19

4.5K 589 148
                                    

.
.
.

"Checkmate!" Jimin berseru ketika dirinya berhasil memenangkan permainan catur bersama sang adik yang kini menatap papan di hadapannya dengan heran.

''Ini tidak mungkin," ujarnya dengan mata bulat yang hampir keluar.

Sedangkan Jimin, dirinya tengah asik menertawai kekalahan sang adik. Taehyung sejak tadi membanggakan kemampuan catur dirinya, mengatakan bahwa dirinya tidak terkalahkan jika soal catur. Namun kini, ia harus terima dikalahkan oleh sang kakak yang baru saja belajar beberapa jam yang lalu.

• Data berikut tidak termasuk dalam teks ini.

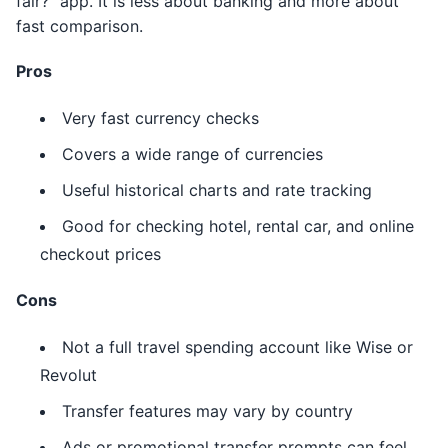
fair?” app. It is less about banking and more about
fast comparison.
Pros
Very fast currency checks
Covers a wide range of currencies
Useful historical charts and rate tracking
Good for checking hotel, rental car, and online
checkout prices
Cons
Not a full travel spending account like Wise or
Revolut
Transfer features may vary by country
Ads or promotional transfer prompts can feel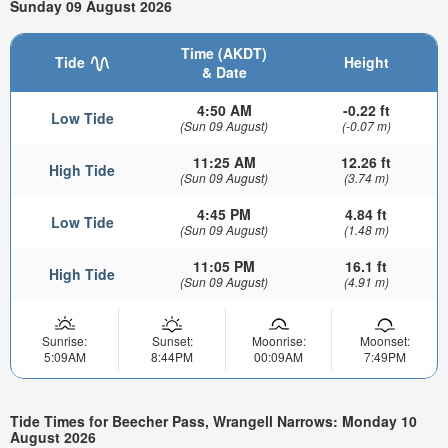
Sunday 09 August 2026
Time (AKDT)
Tide
Height
& Date
4:50 AM
-0.22 ft
Low Tide
(Sun 09 August)
(-0.07 m)
11:25 AM
12.26 ft
High Tide
(Sun 09 August)
(3.74 m)
4:45 PM
4.84 ft
Low Tide
(Sun 09 August)
(1.48 m)
11:05 PM
16.1 ft
High Tide
(Sun 09 August)
(4.91 m)
Sunrise:
Sunset:
Moonrise:
Moonset:
5:09AM
8:44PM
00:09AM
7:49PM
Tide Times for Beecher Pass, Wrangell Narrows: Monday 10
August 2026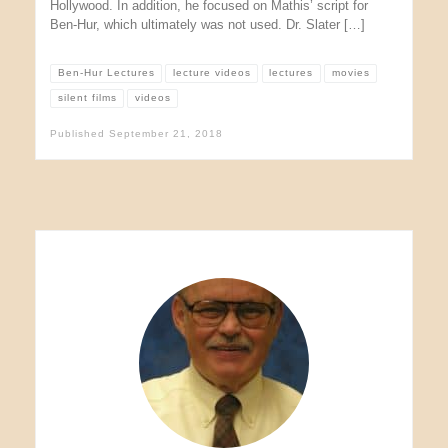
Hollywood. In addition, he focused on Mathis’ script for
Ben-Hur, which ultimately was not used. Dr. Slater […]
Ben-Hur Lectures
lecture videos
lectures
movies
silent films
videos
Published
September 21, 2018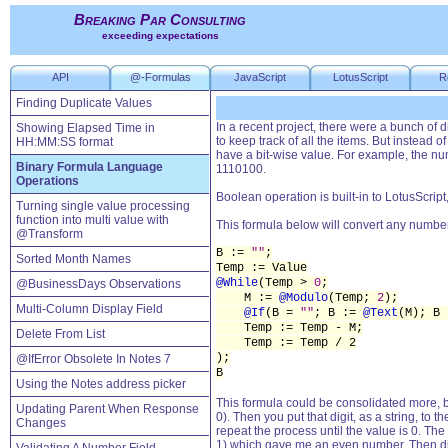
Breaking Par Consulting
exceeding expectations
API
@-Formulas
JavaScript
LotusScript
R
Finding Duplicate Values
In a recent project, there were a bunch of 
Showing Elapsed Time in
to keep track of all the items. But instead o
HH:MM:SS format
have a bit-wise value. For example, the nu
Binary Formula Language
1110100.
Operations
Boolean operation is built-in to LotusScrip
Turning single value processing
function into multi value with
This formula below will convert any number 
@Transform
B :=
""
;
Sorted Month Names
Temp := Value
@While
(Temp >
0
;
@BusinessDays Observations
M :=
@Modulo
(Temp;
2
);
Multi-Column Display Field
@If
(B =
""
; B :=
@Text
(M); B
Temp := Temp - M;
Delete From List
Temp := Temp / 2
);
@IfError Obsolete In Notes 7
B
Using the Notes address picker
This formula could be consolidated more, b
Updating Parent When Response
0). Then you put that digit, as a string, t
Changes
repeat the process until the value is 0. Th
1) which gave me an even number. Then div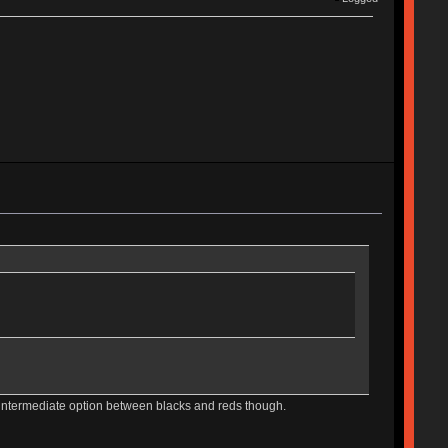
e intermediate option between blacks and reds though.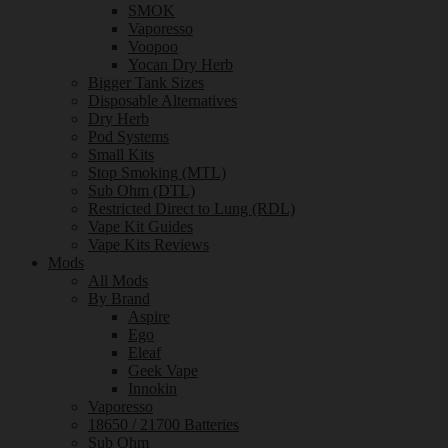
SMOK
Vaporesso
Voopoo
Yocan Dry Herb
Bigger Tank Sizes
Disposable Alternatives
Dry Herb
Pod Systems
Small Kits
Stop Smoking (MTL)
Sub Ohm (DTL)
Restricted Direct to Lung (RDL)
Vape Kit Guides
Vape Kits Reviews
Mods
All Mods
By Brand
Aspire
Ego
Eleaf
Geek Vape
Innokin
Vaporesso
18650 / 21700 Batteries
Sub Ohm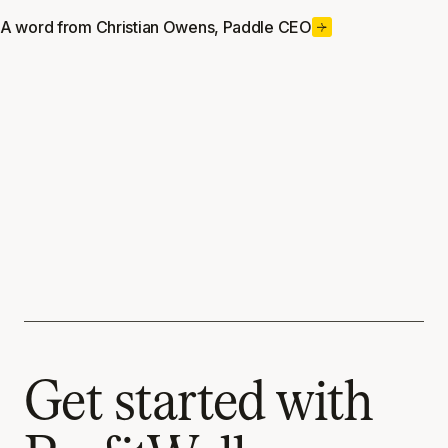
A word from Christian Owens, Paddle CEO
Get started with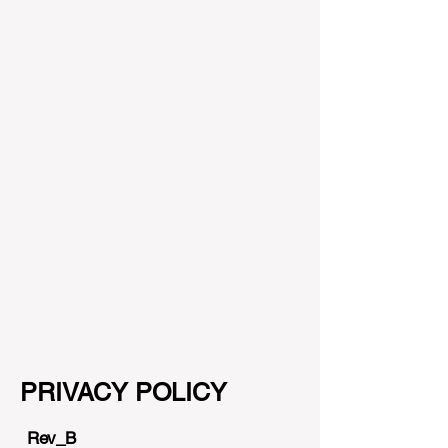
PRIV
ACY POLICY
Rev_B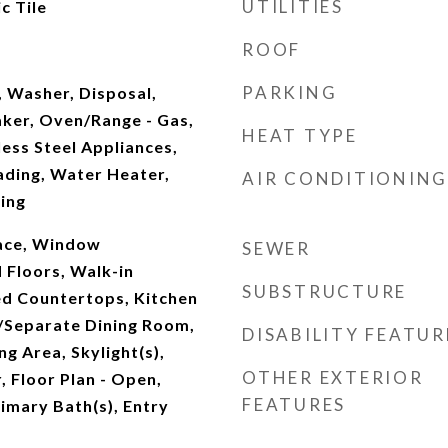
UTILITIES
c Tile
ROOF
PARKING
, Washer, Disposal,
aker, Oven/Range - Gas,
HEAT TYPE
ess Steel Appliances,
ading, Water Heater,
AIR CONDITIONING
ing
pace, Window
SEWER
Floors, Walk-in
SUBSTRUCTURE
ed Countertops, Kitchen
/Separate Dining Room,
DISABILITY FEATUR
ing Area, Skylight(s),
OTHER EXTERIOR
, Floor Plan - Open,
FEATURES
rimary Bath(s), Entry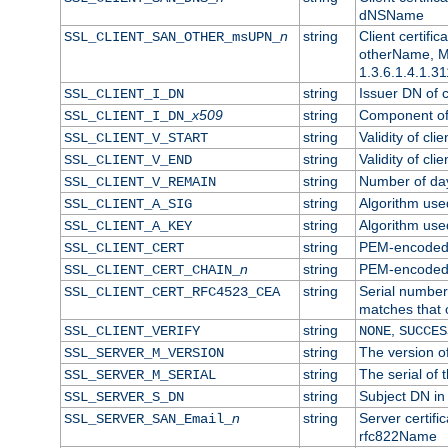
dNSName
n
string
Client certifi
SSL_CLIENT_SAN_OTHER_msUPN_
otherName, Mi
1.3.6.1.4.1.31
string
Issuer DN of cl
SSL_CLIENT_I_DN
x509
string
Component of 
SSL_CLIENT_I_DN_
string
Validity of clie
SSL_CLIENT_V_START
string
Validity of cli
SSL_CLIENT_V_END
string
Number of days
SSL_CLIENT_V_REMAIN
string
Algorithm used 
SSL_CLIENT_A_SIG
string
Algorithm used 
SSL_CLIENT_A_KEY
string
PEM-encoded c
SSL_CLIENT_CERT
n
string
PEM-encoded ce
SSL_CLIENT_CERT_CHAIN_
string
Serial number 
SSL_CLIENT_CERT_RFC4523_CEA
matches that 
string
,
SSL_CLIENT_VERIFY
NONE
SUCCES
string
The version of
SSL_SERVER_M_VERSION
string
The serial of t
SSL_SERVER_M_SERIAL
string
Subject DN in 
SSL_SERVER_S_DN
n
string
Server certifi
SSL_SERVER_SAN_Email_
rfc822Name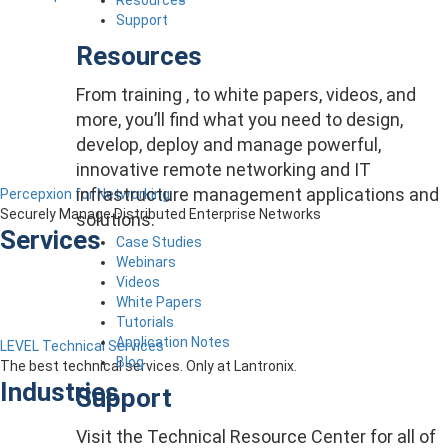
Support
Resources
From training , to white papers, videos, and
more, you’ll find what you need to design,
develop, deploy and manage powerful,
innovative remote networking and IT
infrastructure management applications and
Percepxion for Networking
Securely Manage Distributed Enterprise Networks
solutions.
Services
Case Studies
Webinars
Videos
White Papers
Tutorials
Application Notes
LEVEL Technical Services
Blog
The best technical services. Only at Lantronix.
Industries
Support
Visit the Technical Resource Center for all of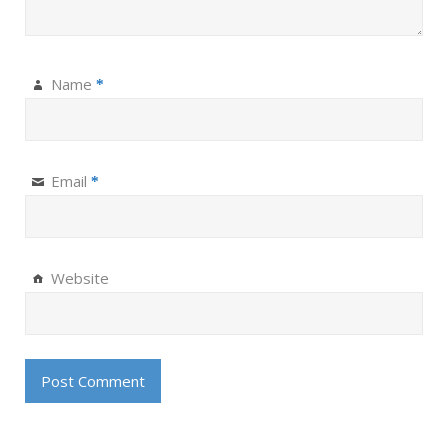
Name
*
Email
*
Website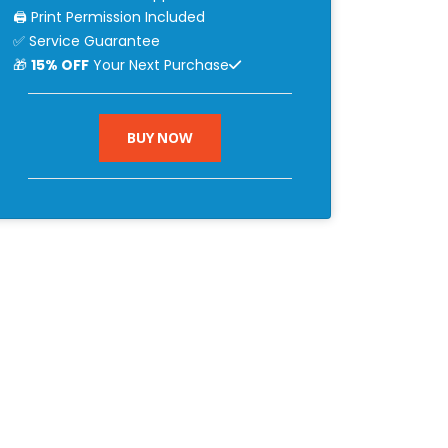
🖨 Print Permission Included
✅ Service Guarantee
🎁
15% OFF
Your Next Purchase
BUY NOW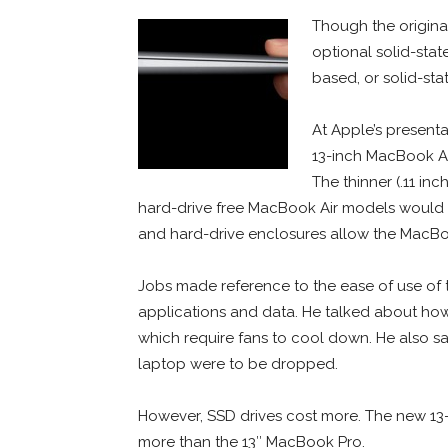
Though the origina
optional solid-stat
based, or solid-stat
At Apple’s present
13-inch MacBook Ai
The thinner (.11 inc
hard-drive free MacBook Air models would 
and hard-drive enclosures allow the MacBoo
Jobs made reference to the ease of use of 
applications and data. He talked about how 
which require fans to cool down. He also sai
laptop were to be dropped.
However, SSD drives cost more. The new 13-
more than the 13″ MacBook Pro.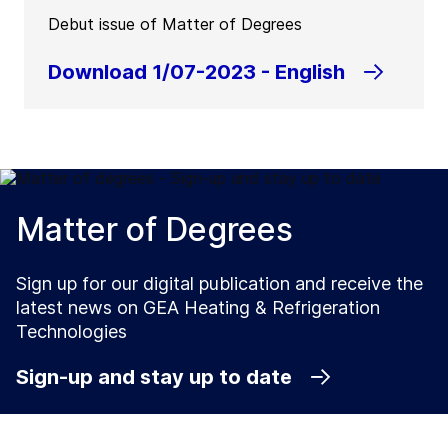
Debut issue of Matter of Degrees
Download 1/07-2023 - English
Matter of Degrees
Sign up for our digital publication and receive the
latest news on GEA Heating & Refrigeration
Technologies
Sign-up and stay up to date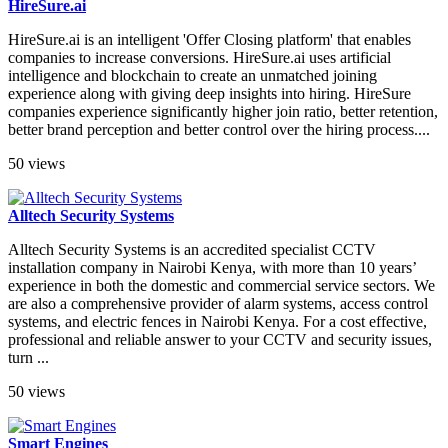
HireSure.ai
HireSure.ai is an intelligent 'Offer Closing platform' that enables
companies to increase conversions. HireSure.ai uses artificial
intelligence and blockchain to create an unmatched joining
experience along with giving deep insights into hiring. HireSure
companies experience significantly higher join ratio, better retention,
better brand perception and better control over the hiring process....
50 views
Alltech Security Systems
Alltech Security Systems is an accredited specialist CCTV
installation company in Nairobi Kenya, with more than 10 years’
experience in both the domestic and commercial service sectors. We
are also a comprehensive provider of alarm systems, access control
systems, and electric fences in Nairobi Kenya. For a cost effective,
professional and reliable answer to your CCTV and security issues,
turn ...
50 views
Smart Engines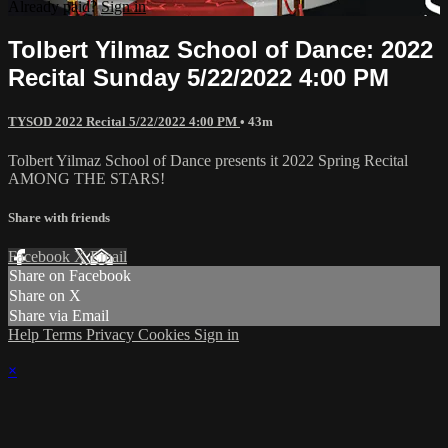
Already paid?
Sign in
Tolbert Yilmaz School of Dance: 2022
Recital Sunday 5/22/2022 4:00 PM
TYSOD 2022 Recital 5/22/2022 4:00 PM
• 43m
Tolbert Yilmaz School of Dance presents it 2022 Spring Recital
AMONG THE STARS!
Share with friends
Facebook
X
Email
Share on Facebook
Share on X
Share via Email
Help
Terms
Privacy
Cookies
Sign in
×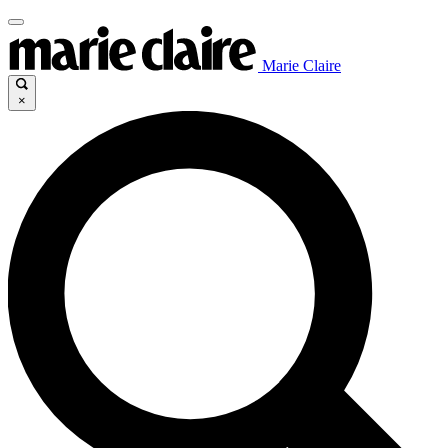
Marie Claire
×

"Kakek mengajarkanku untuk tidak pernah kalah. Kau pasti curang ya, hyung!"

Jimin mengerutkan dahinya tanda tidak setuju atas pernyataan Taehyung. "Bagaimana caranya aku curang jika sejak tadi kita duduk berhadapan?"

"Yaa, mungkin hyung dapat bisikan dari sesuatu?"

"Enak saja!"

"Hei, hei, anak ibu kenapa bertengkar?" tanya Chaeryoung yang baru saja datang dan duduk di antara kedua anaknya.

"Taehyung menuduhku curang, bu!" adu Jimin dengam bibir yang ia majukan, persis seperti anak ayam.

"Tae ..."

"Habis Jimin hyung menang. Aku kan tidak pernah kalah," sambar Taehyung pada Chaeryoung dengan wajahnya yang kesal.

"Sudah, sudah! Jadi kalian ingin bertengkar saja?"

Jimin melirik ke arah Taehyung, lalu tertawa geli melihat wajah tertekuk sang adik. Taehyung yang melihat tawa sang kakak akhirnya ikut menggemakan suaranya di ruangan. Tentu saja mereka tidak akan bertengkar, lagi.

Namun kemudian kedua mata sayu itu tak sengaja menangkap presensi sang kakak yang berjalan melewati mereka dengan ponsel yang menempel ke telinga, terlihat sangat sibuk. Sontak Jimin menghentikan tawanya. Ia bermaksud untuk memanggil Yoongi, tapi kakaknya itu sudah berada di luar rumah dengan cepat.

"Kenapa Yoongi hyung terlihat sibuk, bu?" tanyanya pada Chaeryoung, yang juga menarik atensi Taehyung.

Chaeryoung melirik anak pertamanya yang kini tengah mengacak rambutnya di luar sana. Kemudian kembali beralih pada Jimin dan Taehyung yang juga tengah memperhatikan sang kakak.

"Ada yang harus kakakmu urus di kampus mengenai konsernya. Namun karena ia di sini, ia tidak bisa langsung mengurusnya," jawab Chaeryoung.

"Ahh, begitu," cicit Jimin pelan. Ia menempelkan punggungnya pada sandaran kursi dengan masih memperhatikan Yoongi. Kakaknya tampak stres, dan ini semua bisa jadi karena dirinya.

.
.
.

"Ada yang mengganggu pikiranmu?" tanya Yoongi memecah heningnya malam di ruang baca.

Jimin, yang sedari tadi dicari olehnya, memalingkan pandangannya dari lampu belajar menuju sang kakak. Adiknya itu kemudian menggeleng pelan lalu menatap ke arah terangnya langit malam.

"Kenapa, Jim?" tanyanya lagi karena tak kunjung mendapat jawaban dari sang adik.

"Apa hyung harus kembali ke Korea?" anak itu balik bertanya pada sang kakak.

Yoongi yang ditodong dengan hal yang mengganggu dirinya hari itu membuatnya menghela napas sebelum menjawab. "Profesor Lee ingin mendengar aransemenku secara langsung, dan aku masih harus mengatur kolaborasi dengan yang lain. Sedikit sulit karena kami tidak bisa mengerjakannya bersama," tutur Yoongi dengan jujur. Ia kemudian melirik pada sang adik yang masih mendengarkannya dengan saksama, kemudian bibirnya tersenyum dengan tangan yang mengelus rambut cokelat gelap di hadapannya.